## [Reading passage]
Stefan Hajnoczi <address@hidden> wrote:

>>   - on the "VM support" side, QEMU is more used because it's the only
>>     production-quality option in this space, rather than because its
>>     users love it. (cf the Google choice to replace it.) It's also got
>>     a pretty poor security record. It wouldn't be too surprising if
>>     some time in the next five years somebody writes a replacement in
>>     a safer language (perhaps also targeting only the VM support role)
>>     and it got enough mindshare and takeup to eclipse QEMU.
>>     [Is it too early/daft to think about prototyping being able to
>>      write QEMU device emulation in Rust ?]
>
> We can move to a safer language starting with the device emulation
> layer.  Keep the rest in C for now.  Use a language that has good C
> interoperability or a convenient foreign function interface.
>
> Start writing new device models in the new language.  Convert existing
> devices if they are good candidates, like the e1000 NIC emulation.
>
> The minimum requirements for the new language:
> 1. Does it support the host operating systems that QEMU runs on?
> 2. Does it support the host architectures that QEMU runs on?
> 3. Is it safer than C even when writing code to operate on guest RAM
>    (i.e. it's no good if you must use unsafe primitives to do the
>    systems programming tasks that QEMU requires)?
> 4. Is C interoperability convenient and high performance?

That is one approach.  Other is to move to a "safer" language the parts
that are not performance sensitive.  Our command line parsing and device
object done is C just make things much, much worse for no gain.  A
language better for dealing with strings and things like that?

Later, Juan.

PD.  And before anyone asked, a language that is not able to get right:
   a = "hello"
   b = "world"
   c = a + " " + b

   (put any syntax you like) without having to wonder about memory
   allocation, sizes, etc is not really valid to work with strings IMHO.

## [Dataset]
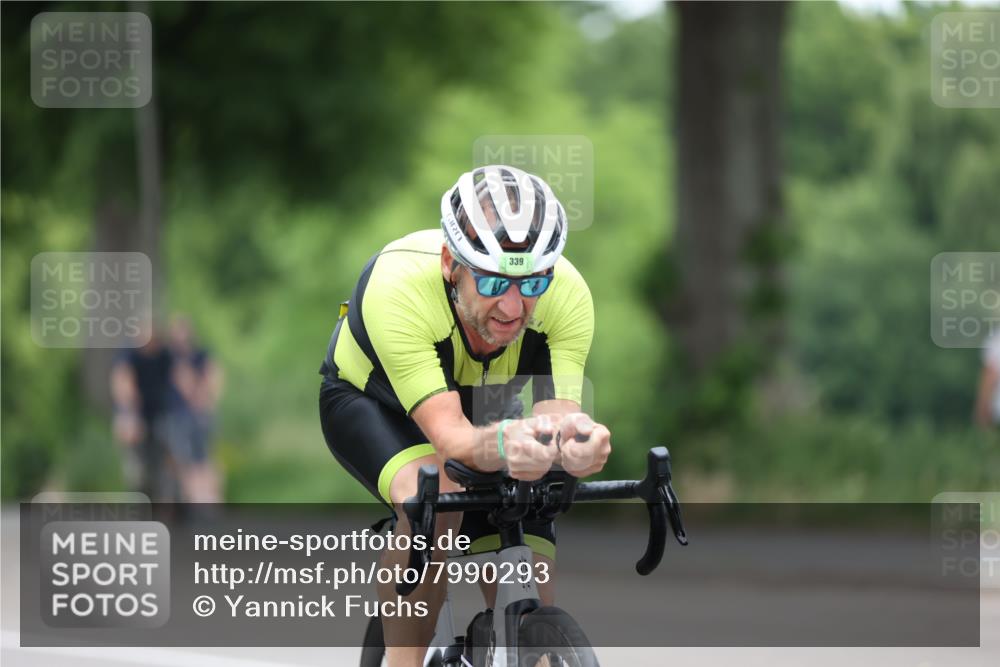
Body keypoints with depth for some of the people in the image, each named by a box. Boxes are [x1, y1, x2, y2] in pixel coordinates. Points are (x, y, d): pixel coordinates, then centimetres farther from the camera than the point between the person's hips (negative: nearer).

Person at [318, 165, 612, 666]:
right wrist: (503, 444, -68)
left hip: (484, 408, 3)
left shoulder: (567, 295, -31)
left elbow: (557, 415, -38)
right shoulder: (397, 285, -41)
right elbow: (449, 436, -46)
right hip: (369, 401, -3)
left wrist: (575, 442, -62)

## [Exercise requirements]
a. List every minimum requirement for the new language that the email on QEMU and safer languages gives.
b. Reproduce the passage of the email on QEMU and safer languages between "Stefan Hajnoczi <address@hidden>" and "VM support role)", inclusive.
Work only from the email on QEMU and safer languages, not from the data.

## [Task responses]
a.
1. Does it support the host operating systems that QEMU runs on?
2. Does it support the host architectures that QEMU runs on?
3. Is it safer than C even when writing code to operate on guest RAM (i.e. it's no good if you must use unsafe primitives to do the systems programming tasks that QEMU requires)?
4. Is C interoperability convenient and high performance?

b.
Stefan Hajnoczi <address@hidden> wrote:

>>   - on the "VM support" side, QEMU is more used because it's the only
>>     production-quality option in this space, rather than because its
>>     users love it. (cf the Google choice to replace it.) It's also got
>>     a pretty poor security record. It wouldn't be too surprising if
>>     some time in the next five years somebody writes a replacement in
>>     a safer language (perhaps also targeting only the VM support role)